§ **Instructions for the task**:
After finding the line containing "fx_px: 1020" below, please output that line and each following one through the line containing "f_number: 2.8", exactly as written.

§ **Data supplied**:

+ + + + + + +

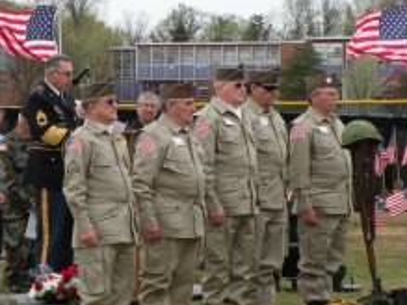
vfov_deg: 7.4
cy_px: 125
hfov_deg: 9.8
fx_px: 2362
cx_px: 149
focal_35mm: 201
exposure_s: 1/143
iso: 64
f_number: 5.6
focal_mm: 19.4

+ + + + + + +

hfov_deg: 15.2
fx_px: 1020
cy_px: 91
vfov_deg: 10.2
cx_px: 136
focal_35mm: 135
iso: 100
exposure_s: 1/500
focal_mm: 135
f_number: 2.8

+ + + + + + +

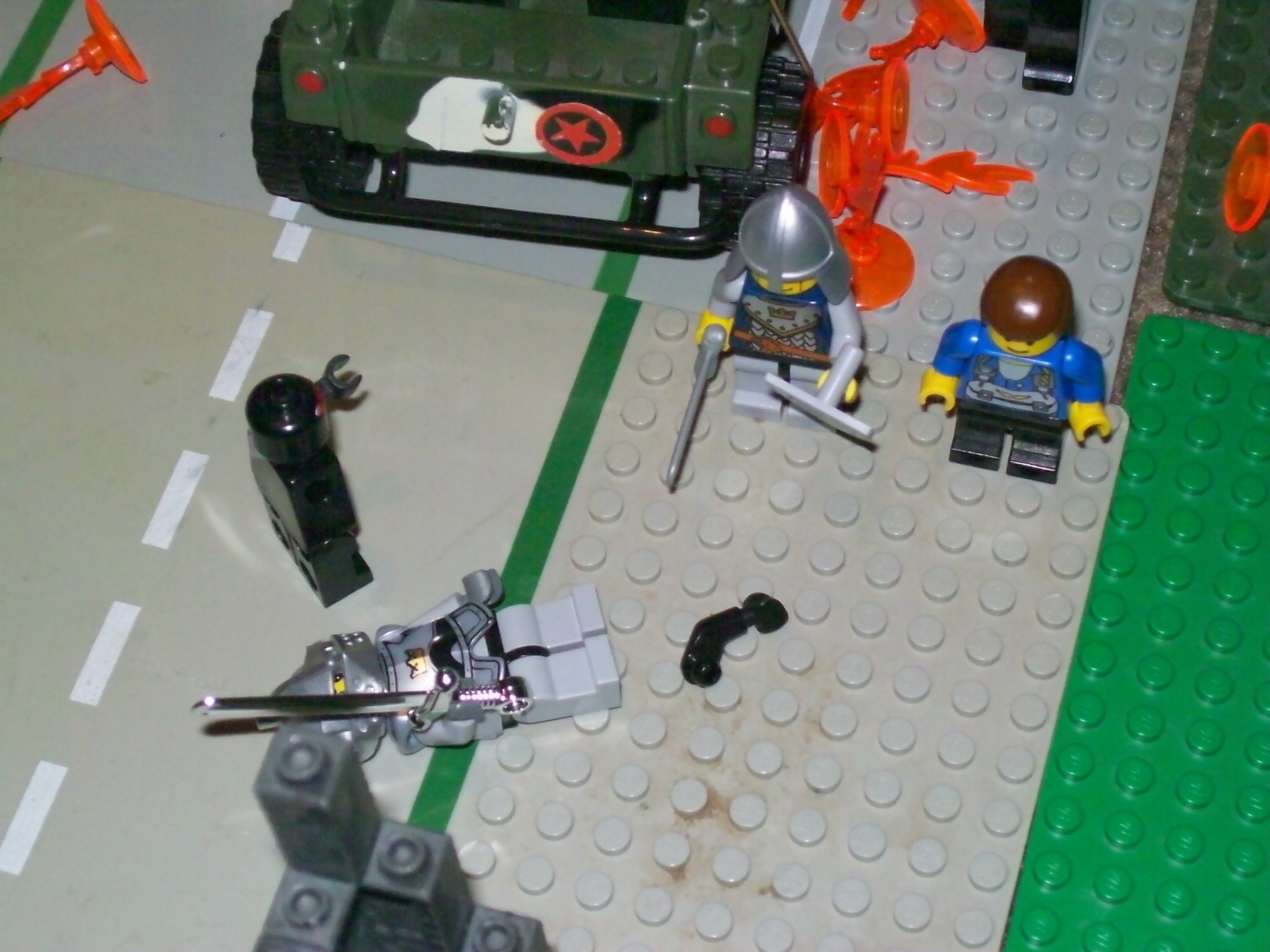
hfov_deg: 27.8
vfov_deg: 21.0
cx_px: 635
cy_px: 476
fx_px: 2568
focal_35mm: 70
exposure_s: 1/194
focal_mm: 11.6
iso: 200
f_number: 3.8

+ + + + + + +

§ **Result of the exercise**:
fx_px: 1020
cy_px: 91
vfov_deg: 10.2
cx_px: 136
focal_35mm: 135
iso: 100
exposure_s: 1/500
focal_mm: 135
f_number: 2.8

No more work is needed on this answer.